There were no connections established between case processing and youth self-report data on offending behavior. Regarding the perceptions of probation officers, and “consistent with past research, we find that probation officers’ perceptions of youths’ home environments play a significant role in how youth are processed” (112). That is, probation officers are more likely to recommend formal case processing if they perceive the youth’s home environment to be negative. However, although the probationer’s assessment of extralegal factors in a youth’s case affects case processing recommendations, it is not related to reoffending.

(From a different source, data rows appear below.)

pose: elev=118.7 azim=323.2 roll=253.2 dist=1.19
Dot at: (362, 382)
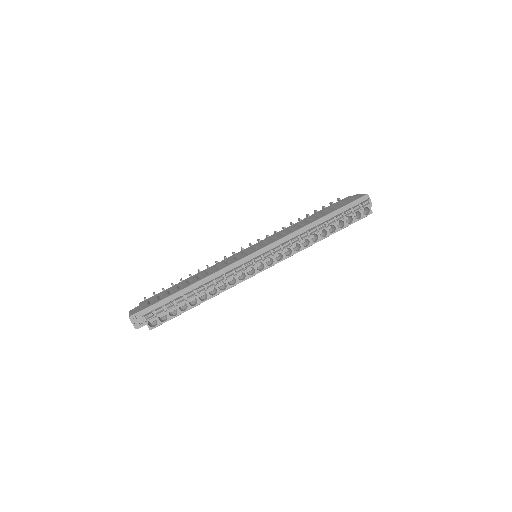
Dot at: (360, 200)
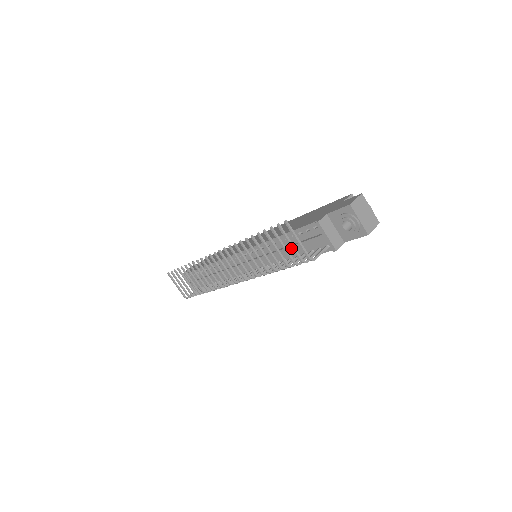
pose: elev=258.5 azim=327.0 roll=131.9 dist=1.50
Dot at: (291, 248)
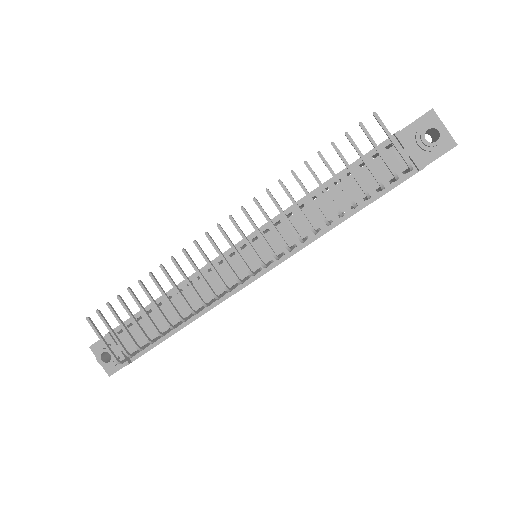
Dot at: (348, 190)
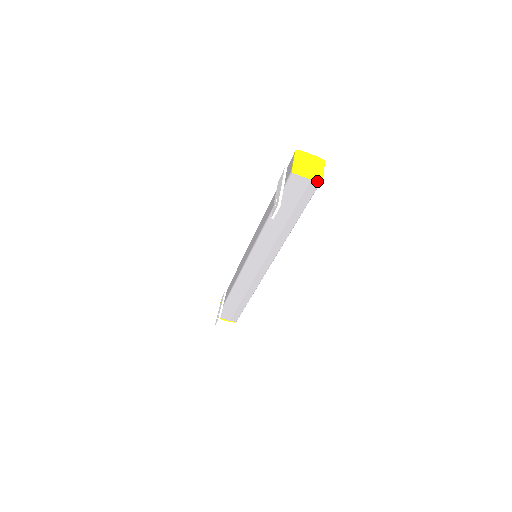
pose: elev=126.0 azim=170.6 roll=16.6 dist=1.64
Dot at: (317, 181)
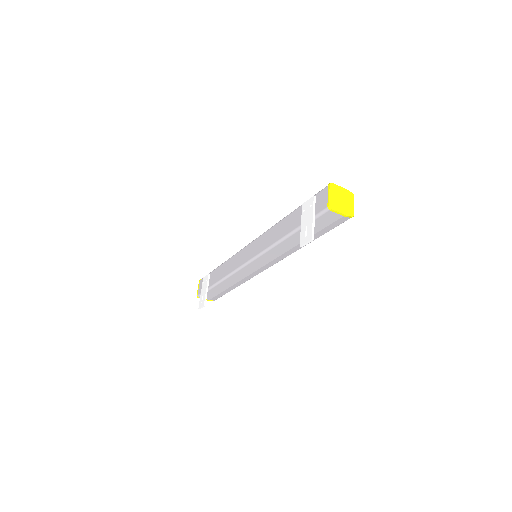
Dot at: (348, 217)
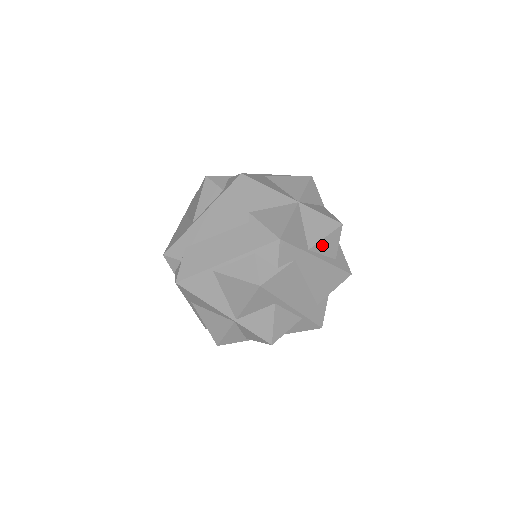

“The current study also suggests that probation officers may take into account a youth’s peer group, specifically, how approving their parents are of their friends, when making their processing decisions…Probation officers’ use of this information to make processing decisions may support their goal of identifying juveniles who are at-risk of reoffending. In addition and importantly, this finding illustrates that parents’ input during probationary interviews (specifically, their approval of their son’s friends) may influence how their children are processed through the system” (113).

Translating Research into Practice

“One important takeaway of the current study is for parents. Our findings illustrate that the information that parents provide during probationary interviews is used to make processing decisions. Considering evidence that many parents whose children come in contact with the system lack knowledge of the basic workings of the system (Cavanagh & Cauffman, 2016), not to mention that adults and youth in general know little about the legal system (Flin, Stevenson, & Davies, 1989; Goodwin-De Faria & Marinos, 2012; Miner-Romanoff, 2015; Redding & Fuller, 2004; Redlich, Silverman, & Steiner, 2003), these findings suggest that parents should be made aware that the information that they provide during interactions with juvenile justice arbiters could be used when decisions are made about their child’s case” (114)

“The current study also illustrates that, indeed, juvenile justice practitioners consider factors such as home life and friends that may place youths in riskier situations or environments that seemingly lead to problematic outcomes such as reoffending…If one of the primary intentions of the juvenile justice system is to rehabilitate youth, including deterring them from reentering the system, better approaches to utilizing risk factors for decision making need be developed and implemented” (114).

Other Interesting Tidbits for Researchers and Clinicians

Future research may want to focus on several factors. First, this research should be extended and replicated with different samples in a different population. Also, the standard for measurement of recidivism was 6 months for the present study, primarily because the probation length in the present study’s jurisdiction as 6 months. Using a longer probation period may yield different results. Finally, the present study suggested that extralegal assessments by the probation officer (i.e. perception of home environment) affected case processing. These assessments are rather subjective; perhaps future research may want to investigate what is considered problematic in a youth’s home and why it affects processing decisions.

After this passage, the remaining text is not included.